Note that if ${(a_i)_{1\leq i\leq n}}$ and ${(b_i)_{1\leq i\leq n}}$ are in ${\mathbb{R}}$ then

$\min_{\pi\in\Pi}\sum_{i=1}^n(a_i-b_{\pi(i)})^2 =\sum_{i=1}^n(a_{(i)}-b_{(i)})^2.$

where ${a_{(1)}\leq\cdots\leq a_{(n)}}$ and ${b_{(1)}\leq\cdots\leq b_{(n)}}$ are the monotone reordering of both sequences. To see it, we may assume that the first sequence is already ordered as ${a_1\leq\cdots\leq a_n}$, and we observe that if ${b_i>b_{i+1}}$ for some ${i}$, then

$\begin{array}{rcl} (a_i-b_i)^2+(a_{i+1}-b_{i+1})^2 &=&(a_i-b_{i+1})^2+(a_{i+1}-b_i)^2+2(b_i-b_{i+1})(a_{i+1}-a_i)\\ &\geq& (a_i-b_{i+1})^2+(a_{i+1}-b_i)^2, \end{array}$

which allows to reorder the second sequence by using successive transpositions.

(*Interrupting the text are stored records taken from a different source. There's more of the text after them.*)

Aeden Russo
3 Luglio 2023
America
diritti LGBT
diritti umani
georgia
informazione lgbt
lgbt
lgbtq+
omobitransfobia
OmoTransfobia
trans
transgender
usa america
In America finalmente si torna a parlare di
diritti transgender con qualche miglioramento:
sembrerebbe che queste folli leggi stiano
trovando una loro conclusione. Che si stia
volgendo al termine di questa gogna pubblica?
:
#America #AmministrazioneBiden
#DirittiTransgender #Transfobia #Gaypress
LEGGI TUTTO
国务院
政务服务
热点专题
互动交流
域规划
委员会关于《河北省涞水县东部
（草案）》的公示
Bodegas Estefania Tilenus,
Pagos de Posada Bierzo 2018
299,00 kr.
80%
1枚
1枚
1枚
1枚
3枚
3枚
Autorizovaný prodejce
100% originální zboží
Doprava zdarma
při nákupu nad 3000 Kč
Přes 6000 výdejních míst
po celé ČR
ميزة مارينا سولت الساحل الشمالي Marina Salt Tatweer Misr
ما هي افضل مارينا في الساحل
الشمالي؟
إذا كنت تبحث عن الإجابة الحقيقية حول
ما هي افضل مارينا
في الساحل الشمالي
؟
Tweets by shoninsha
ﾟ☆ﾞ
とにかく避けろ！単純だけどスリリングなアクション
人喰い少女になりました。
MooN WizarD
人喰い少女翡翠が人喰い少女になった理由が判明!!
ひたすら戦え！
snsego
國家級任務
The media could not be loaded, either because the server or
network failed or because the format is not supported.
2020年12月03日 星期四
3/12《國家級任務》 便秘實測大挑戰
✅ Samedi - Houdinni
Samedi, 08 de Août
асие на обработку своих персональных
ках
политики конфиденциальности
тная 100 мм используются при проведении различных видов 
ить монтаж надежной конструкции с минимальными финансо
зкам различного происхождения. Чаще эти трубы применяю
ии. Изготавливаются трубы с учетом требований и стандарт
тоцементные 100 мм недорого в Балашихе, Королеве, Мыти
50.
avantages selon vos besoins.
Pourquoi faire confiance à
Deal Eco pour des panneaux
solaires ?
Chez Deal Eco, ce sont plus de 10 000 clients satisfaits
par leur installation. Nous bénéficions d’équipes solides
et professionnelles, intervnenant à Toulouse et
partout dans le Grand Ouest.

Note. Helmut Wielandt (1910 – 2001) devoted his doctoral thesis and habilitation to permutation groups. He has a book on finite permutation groups. From 1941 he did research on meteorology, cryptology and aerodynamics. In 1942 he was attached to the Kaiser Wilhelm Institute and the Aerodynamics Research Institute at Göttingen. He said “… I had to work on vibration problems. I am indebted to that time for valuable discoveries: on the one hand the applicability of abstract tools to the solution of concrete problems, on the other hand, the – for a pure mathematician – unexpected difficulty and unaccustomed responsibility of numerical evaluation. It was a matter of estimating eigenvalues of non-self-adjoint differential equations and matrices.” Source: MacTutor.

Note. Alan Hoffman (1924 – ) is also famous for the Hoffman-Singleton graph.

One Comment

1. Minghua 2013-01-09

I’d like to know something about analogous result for trace norm or Schattern p norm.